9 Audit of VHA’s Physician Staffing Levels for Specialty Care Services (12/27/2012). 7
THE STATE OF VA HEALTH CARE” MAY 15, 2014 -pg 6
environment.7 This resulted in 700 patients at Buffalo and 260 patients at Salisbury being exposed to the risk of blood borne viral infections when insulin pens, designed to be used with one pen per patient, were instead used improperly such that one pen was used on multiple patients.
In late October 2012, the Buffalo Chief of Pharmacy discovered three insulin pens, which were designed for single-patient use only, with no patient labels in a supply drawer of a medication cart. Facility officials subsequently found three more pens without patient labels in medication carts on three other inpatient units, and, when queried, several nurses reportedly acknowledged using the pens on multiple patients. Inappropriately using single-patient use insulin pens on multiple patients may potentially expose patients to blood borne pathogens.
We identified six factors that contributed to the misuse of insulin pens at Buffalo. We also found that misuse of the insulin pens went undetected for 2 years because even though facility staff often observed pens with no patient labels on the medication carts, they did not report it because they either did not fully comprehend the clinical risks of sharing pens, or they accepted the unlabeled pens as standard practice believing they were both multi-dose and multi-patient devices. We found that VHA did not notify Members of Congress or at-risk patients until January 2013 because of the time required for multiple levels of coordination between VA and VHA and inefficiencies in VHA’s internal review process for large-scale adverse event disclosures.
In addition to the Buffalo incident, nurses at two other facilities were found to have inappropriately used insulin pens on multiple patients. In January 2013, the Salisbury VAMC reported that two nurses had inappropriately used insulin pens on multiple patients. VHA instituted a large-scale adverse event disclosure to notify 266 at-risk patients. At another facility, a nurse acknowledged using a pen on two patients on one occasion. We identified two contributing factors to explain why some nurses misused the insulin pens:
Facilities did not fully evaluate the risks of using insulin pens on inpatient units, specifically in regards to the impact on nursing procedures.

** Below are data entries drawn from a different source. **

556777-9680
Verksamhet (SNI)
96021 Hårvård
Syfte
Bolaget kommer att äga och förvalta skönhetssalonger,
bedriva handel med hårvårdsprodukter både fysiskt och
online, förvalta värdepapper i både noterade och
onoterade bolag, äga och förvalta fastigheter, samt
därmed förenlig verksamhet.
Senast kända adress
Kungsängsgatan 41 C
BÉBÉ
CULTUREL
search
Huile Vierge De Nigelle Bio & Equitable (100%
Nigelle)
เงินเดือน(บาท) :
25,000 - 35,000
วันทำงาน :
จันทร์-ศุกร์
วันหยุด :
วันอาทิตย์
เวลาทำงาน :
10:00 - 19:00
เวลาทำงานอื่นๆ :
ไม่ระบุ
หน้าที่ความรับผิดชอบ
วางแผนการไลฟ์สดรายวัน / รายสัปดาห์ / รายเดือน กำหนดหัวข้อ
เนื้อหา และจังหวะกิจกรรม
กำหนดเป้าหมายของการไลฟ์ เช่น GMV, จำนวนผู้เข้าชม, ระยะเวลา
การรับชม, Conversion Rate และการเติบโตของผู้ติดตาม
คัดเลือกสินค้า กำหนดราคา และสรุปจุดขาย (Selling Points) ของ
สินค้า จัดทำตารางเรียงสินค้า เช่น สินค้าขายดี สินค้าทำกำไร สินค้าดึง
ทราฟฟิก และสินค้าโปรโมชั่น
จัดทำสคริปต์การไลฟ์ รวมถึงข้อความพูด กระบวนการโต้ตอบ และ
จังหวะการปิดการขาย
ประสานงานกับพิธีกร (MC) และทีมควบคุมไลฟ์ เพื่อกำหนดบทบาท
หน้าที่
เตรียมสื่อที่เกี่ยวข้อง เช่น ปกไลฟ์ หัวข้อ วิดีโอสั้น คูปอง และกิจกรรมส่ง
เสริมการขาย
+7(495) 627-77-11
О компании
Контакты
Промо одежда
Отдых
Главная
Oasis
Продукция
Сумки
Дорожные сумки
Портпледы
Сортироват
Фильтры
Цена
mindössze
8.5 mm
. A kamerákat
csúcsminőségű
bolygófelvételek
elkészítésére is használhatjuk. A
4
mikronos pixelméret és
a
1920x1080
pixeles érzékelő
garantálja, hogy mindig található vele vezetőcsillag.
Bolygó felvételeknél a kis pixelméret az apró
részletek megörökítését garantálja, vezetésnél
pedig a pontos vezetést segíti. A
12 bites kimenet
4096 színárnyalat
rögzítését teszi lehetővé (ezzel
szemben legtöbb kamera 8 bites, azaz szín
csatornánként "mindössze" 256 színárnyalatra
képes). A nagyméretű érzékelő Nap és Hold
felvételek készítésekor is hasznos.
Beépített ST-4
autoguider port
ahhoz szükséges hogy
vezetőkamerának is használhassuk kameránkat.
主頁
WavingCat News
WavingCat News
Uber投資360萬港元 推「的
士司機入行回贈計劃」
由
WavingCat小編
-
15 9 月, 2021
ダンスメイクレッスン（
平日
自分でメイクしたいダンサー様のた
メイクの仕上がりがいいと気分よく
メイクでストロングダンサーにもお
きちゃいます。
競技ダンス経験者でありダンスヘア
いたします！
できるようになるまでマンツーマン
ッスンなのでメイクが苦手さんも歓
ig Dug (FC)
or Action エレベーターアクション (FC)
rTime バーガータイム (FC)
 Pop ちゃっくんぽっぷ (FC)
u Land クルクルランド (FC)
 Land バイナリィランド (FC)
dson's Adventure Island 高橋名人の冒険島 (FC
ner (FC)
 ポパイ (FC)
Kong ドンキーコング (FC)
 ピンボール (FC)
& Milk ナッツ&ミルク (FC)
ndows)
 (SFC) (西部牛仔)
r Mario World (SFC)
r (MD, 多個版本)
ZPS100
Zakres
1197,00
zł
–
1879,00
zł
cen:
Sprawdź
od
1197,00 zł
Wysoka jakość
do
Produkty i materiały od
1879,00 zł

Facilities did not provide comprehensive nurse education on the pens.
We found that VHA has processes in place to identify important patient safety alerts, including product recalls, and disseminate this information to facility managers. VHA’s National Center for Patient Safety and Pharmacy Benefits Management Service lead VHA’s efforts to collect patient safety information and share this information with facilities. At the facility level, patient safety managers are responsible for disseminating alerts to appropriate administrative and clinical staff and tracking the facility’s response through a national database. VHA has followed up and tested for evidence of infection in the patients identified in this report.
7 Healthcare Inspection – Inappropriate Use of Insulin Pens, VA Western New York Healthcare System, Buffalo, New York (5/9/2013); Healthcare Inspection – Review of VHA Follow-Up on Inappropriate Use of Insulin Pens at Medical Facilities (8/1/2013).